Transcribed page contents:
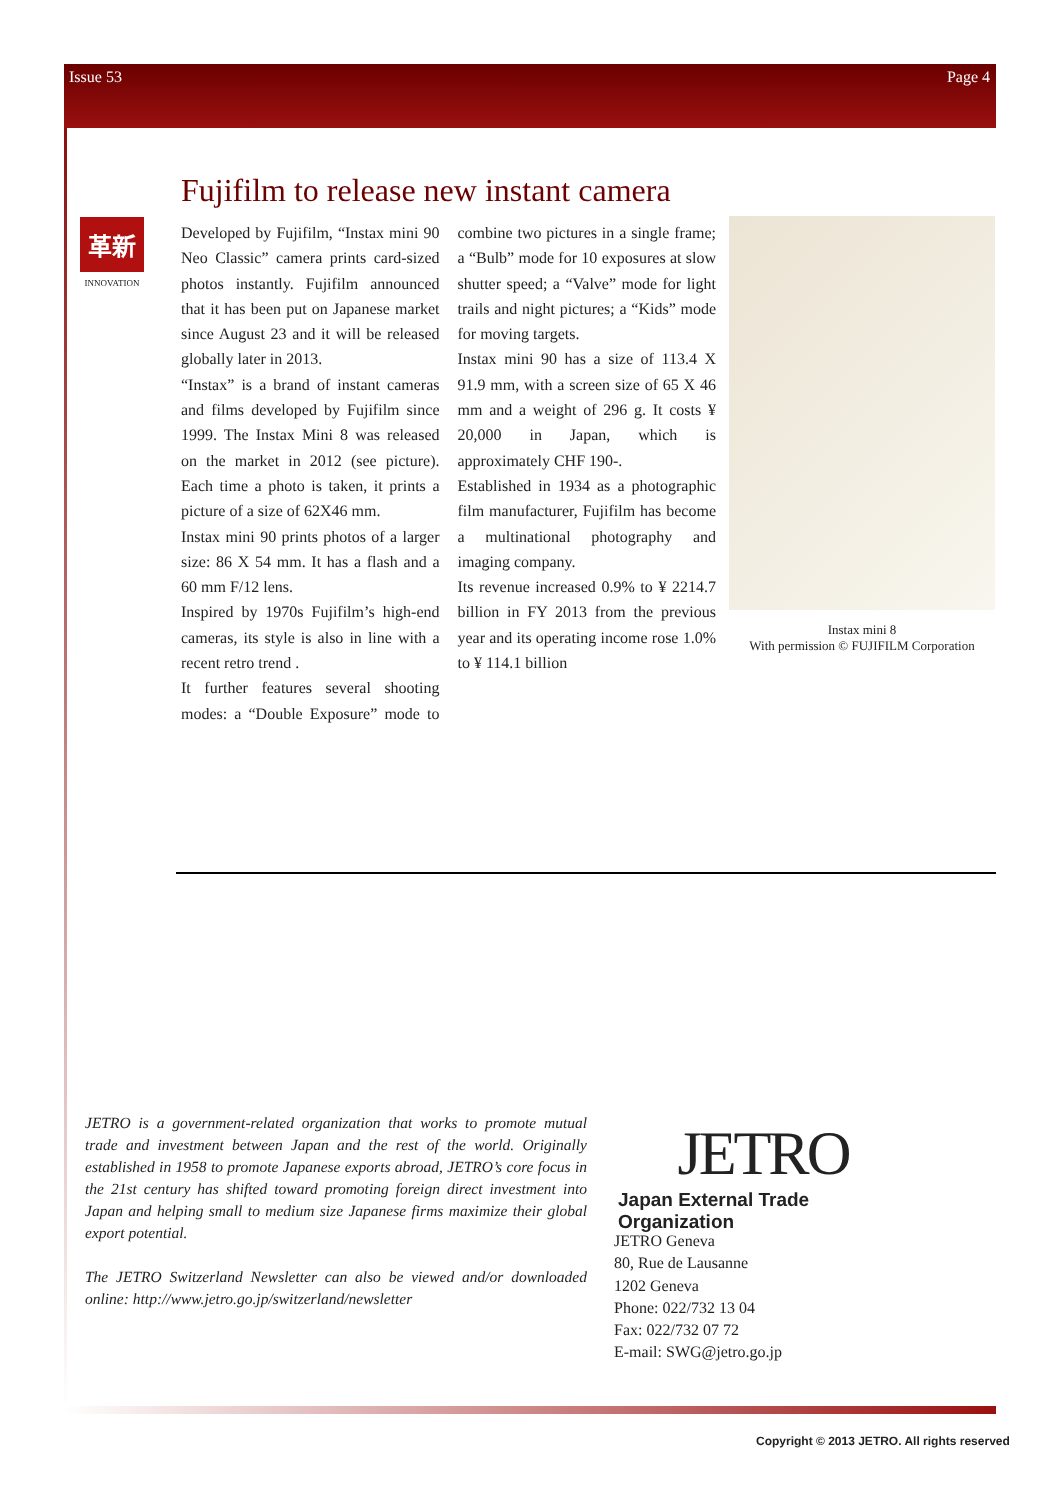Issue 53 Page 4
Fujifilm to release new instant camera
革新
INNOVATION
Developed by Fujifilm, “Instax mini 90 Neo Classic” camera prints card-sized photos instantly. Fujifilm announced that it has been put on Japanese market since August 23 and it will be released globally later in 2013.
“Instax” is a brand of instant cameras and films developed by Fujifilm since 1999. The Instax Mini 8 was released on the market in 2012 (see picture). Each time a photo is taken, it prints a picture of a size of 62X46 mm.
Instax mini 90 prints photos of a larger size: 86 X 54 mm. It has a flash and a 60 mm F/12 lens.
Inspired by 1970s Fujifilm’s high-end cameras, its style is also in line with a recent retro trend .
It further features several shooting modes: a “Double Exposure” mode to combine two pictures in a single frame; a “Bulb” mode for 10 exposures at slow shutter speed; a “Valve” mode for light trails and night pictures; a “Kids” mode for moving targets.
Instax mini 90 has a size of 113.4 X 91.9 mm, with a screen size of 65 X 46 mm and a weight of 296 g. It costs ¥ 20,000 in Japan, which is approximately CHF 190-.
Established in 1934 as a photographic film manufacturer, Fujifilm has become a multinational photography and imaging company.
Its revenue increased 0.9% to ¥ 2214.7 billion in FY 2013 from the previous year and its operating income rose 1.0% to ¥ 114.1 billion
Instax mini 8
With permission © FUJIFILM Corporation
JETRO is a government-related organization that works to promote mutual trade and investment between Japan and the rest of the world. Originally established in 1958 to promote Japanese exports abroad, JETRO’s core focus in the 21st century has shifted toward promoting foreign direct investment into Japan and helping small to medium size Japanese firms maximize their global export potential.
The JETRO Switzerland Newsletter can also be viewed and/or downloaded online: http://www.jetro.go.jp/switzerland/newsletter
JETRO
Japan External Trade Organization
JETRO Geneva
80, Rue de Lausanne
1202 Geneva
Phone: 022/732 13 04
Fax: 022/732 07 72
E-mail: SWG@jetro.go.jp
Copyright © 2013 JETRO. All rights reserved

> _TASK DETAILS_
Output every entry verbatim but skip the pictures.

> _COMPLETED TASK_
Issue 53 Page 4
Fujifilm to release new instant camera
革新
INNOVATION
Developed by Fujifilm, “Instax mini 90 Neo Classic” camera prints card-sized photos instantly. Fujifilm announced that it has been put on Japanese market since August 23 and it will be released globally later in 2013.
“Instax” is a brand of instant cameras and films developed by Fujifilm since 1999. The Instax Mini 8 was released on the market in 2012 (see picture). Each time a photo is taken, it prints a picture of a size of 62X46 mm.
Instax mini 90 prints photos of a larger size: 86 X 54 mm. It has a flash and a 60 mm F/12 lens.
Inspired by 1970s Fujifilm’s high-end cameras, its style is also in line with a recent retro trend .
It further features several shooting modes: a “Double Exposure” mode to combine two pictures in a single frame; a “Bulb” mode for 10 exposures at slow shutter speed; a “Valve” mode for light trails and night pictures; a “Kids” mode for moving targets.
Instax mini 90 has a size of 113.4 X 91.9 mm, with a screen size of 65 X 46 mm and a weight of 296 g. It costs ¥ 20,000 in Japan, which is approximately CHF 190-.
Established in 1934 as a photographic film manufacturer, Fujifilm has become a multinational photography and imaging company.
Its revenue increased 0.9% to ¥ 2214.7 billion in FY 2013 from the previous year and its operating income rose 1.0% to ¥ 114.1 billion
Instax mini 8
With permission © FUJIFILM Corporation
JETRO is a government-related organization that works to promote mutual trade and investment between Japan and the rest of the world. Originally established in 1958 to promote Japanese exports abroad, JETRO’s core focus in the 21st century has shifted toward promoting foreign direct investment into Japan and helping small to medium size Japanese firms maximize their global export potential.
The JETRO Switzerland Newsletter can also be viewed and/or downloaded online: http://www.jetro.go.jp/switzerland/newsletter
JETRO
Japan External Trade Organization
JETRO Geneva
80, Rue de Lausanne
1202 Geneva
Phone: 022/732 13 04
Fax: 022/732 07 72
E-mail: SWG@jetro.go.jp
Copyright © 2013 JETRO. All rights reserved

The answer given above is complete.